Japanese

Juror
Ranjan Palit


- [Juror’s Statement]

A decade ago, I made a film called In Camera, in which I said that after shooting a hundred documentaries and filming the lives of others, with my daughter leaving home I felt that my life had passed me by: Wasn’t it time to tell my own story?

A decade later, my film Lord of the Orphans is going to be a fiction film, with one documentary moment, about the saga of the Palit family (my family) of Bajra in Chandannagar (then Chandernagore), a French colony in pre-independance India. It is the story of how our family has, for five generations, been affected by the curse of some brahmin priests who appropriated our land. The title of the film comes from my great grand-father, whose name Anath Nath, means “lord of the orphans.”

I feel that we are all really like orphans flitting around this world and slipping into the next—the nether world—becoming like ghosts, like in the Juan Rulfo novella, Pedro Paramour, and I also feel, as did Krzysztof Kieślowski, that our lives are interconnected; each strand, each path affects the next in this stasis in which we exist, where we feel like we are moving but we are actually standing still.
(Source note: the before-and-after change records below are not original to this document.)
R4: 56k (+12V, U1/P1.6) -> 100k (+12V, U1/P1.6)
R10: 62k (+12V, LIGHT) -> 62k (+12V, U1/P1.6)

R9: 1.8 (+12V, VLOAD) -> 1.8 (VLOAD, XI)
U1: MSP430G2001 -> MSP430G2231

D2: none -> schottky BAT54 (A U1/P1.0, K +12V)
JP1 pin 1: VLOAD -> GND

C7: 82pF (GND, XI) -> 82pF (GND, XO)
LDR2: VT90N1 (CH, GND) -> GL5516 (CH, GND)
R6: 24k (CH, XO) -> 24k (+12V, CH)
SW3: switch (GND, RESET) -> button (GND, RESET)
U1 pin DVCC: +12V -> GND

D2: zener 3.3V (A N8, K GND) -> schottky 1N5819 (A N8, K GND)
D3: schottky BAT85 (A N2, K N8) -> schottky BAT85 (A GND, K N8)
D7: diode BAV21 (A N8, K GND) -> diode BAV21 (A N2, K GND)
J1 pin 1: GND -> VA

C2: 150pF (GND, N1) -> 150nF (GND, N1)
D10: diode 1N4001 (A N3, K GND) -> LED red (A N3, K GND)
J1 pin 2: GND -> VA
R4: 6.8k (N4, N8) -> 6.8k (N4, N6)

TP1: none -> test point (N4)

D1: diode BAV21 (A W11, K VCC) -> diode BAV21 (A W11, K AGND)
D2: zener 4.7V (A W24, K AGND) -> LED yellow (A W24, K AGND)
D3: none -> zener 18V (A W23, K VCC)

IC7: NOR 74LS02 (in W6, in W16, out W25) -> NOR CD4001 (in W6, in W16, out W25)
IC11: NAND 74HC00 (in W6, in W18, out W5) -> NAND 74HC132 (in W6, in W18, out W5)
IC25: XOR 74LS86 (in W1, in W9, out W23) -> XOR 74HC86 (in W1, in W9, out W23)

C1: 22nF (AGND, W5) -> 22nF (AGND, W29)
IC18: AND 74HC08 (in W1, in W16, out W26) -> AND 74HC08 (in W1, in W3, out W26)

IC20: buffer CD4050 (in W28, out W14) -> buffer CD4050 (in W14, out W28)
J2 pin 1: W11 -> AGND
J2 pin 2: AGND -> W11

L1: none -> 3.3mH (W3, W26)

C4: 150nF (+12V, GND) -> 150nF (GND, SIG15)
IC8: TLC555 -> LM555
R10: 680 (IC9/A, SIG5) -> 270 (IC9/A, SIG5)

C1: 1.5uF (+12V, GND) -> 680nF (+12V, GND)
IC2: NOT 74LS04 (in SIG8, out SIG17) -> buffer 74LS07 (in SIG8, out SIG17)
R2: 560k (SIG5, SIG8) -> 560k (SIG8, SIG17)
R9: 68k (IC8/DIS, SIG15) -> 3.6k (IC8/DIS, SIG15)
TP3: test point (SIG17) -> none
Today, I am trying to explore some of these things in my films, and to blur the lines between documentary and fiction.


Ranjan Palit

Ranjan Palit has worked in cinema as a cinematographer, director, and producer for thirty-five years. As a cinematographer, he has shot over a hundred documentaries, including Bombay, Our City (dir. Anand Patwardhan); A Night of Prophecy (Amar Kanwar, YIDFF 2003); The Lightning Testimonies (also Amar Kanwar, YIDFF 2009); Jashn-E-Azadi (Sanjay Kak); For Maya (Vasudha Joshi, YIDFF ’99) and the six-hour CzechMate: In Search Of Jirí Menzel (Shivendra Singh Dungarpur). He has also shot fifteen narrative features, including Dreaming Lhasa, executive produced by Richard Gere, and Saat Khoon Maaf, directed by leading Bollywood director Vishal Bhardwaj; in addition to around 250 commercials. As a producer/director, he has made a dozen documentaries, including Forever Young (for BBC, YLE, and SBS Australia), In Camera (for PSBT India) and five shorts. He is currently editing his first feature film as director, cinematographer, and producer. Ranjan has won four National Film Awards (India)—returned three, in protest against right wing intolerance—two Golden Conches at the Mumbai International Film Festival, and several international awards: City of Freiburg, UNESCO Award, Munich, and Valais Award, Geneva. He has taught as a guest lecturer in film schools across India, and conducted masterclasses on cinematography and documentary filmmaking around the world, at places including Berkeley, Austin, Helsinki, Busan, Yogyakarta, and Taipei. He has been a juror at several Indian film festivals, and at Festival Film Dokumenter (FFD) Yogyakarta last December.



In Camera


- INDIA / 2010 / English, Bengali, Oriya, Kashmiri / Color / Blu-ray / 79 min

Director, Script, Photography, Narration: Ranjan Palit
Editing: Tarun Bhartiya
Sound: Surjo Deb
Producer: Rajiv Mehrotra
Production Company: Syncline Films
Source: Public Service Broadcasting Trust (Tulika Srivastava)
www.psbt.org

Palit, director of photography on numerous productions by independent documentary filmmakers Anand Patwardhan and Amar Kanwar that have also been screened at YIDFF, takes a look back at his twenty-five years of work behind the camera, accompanied by clips from some of his films. Revisiting and filming discreetly in various places he has known, images from the past and present mix—the boundary between the two remains ambiguous as time marches on all the same, and he even questions his own place in it all. With its personal viewpoint crossed with the voice of the street as well as with a passion for traditional culture, this work also stands as a contemporary history of Indian documentary film.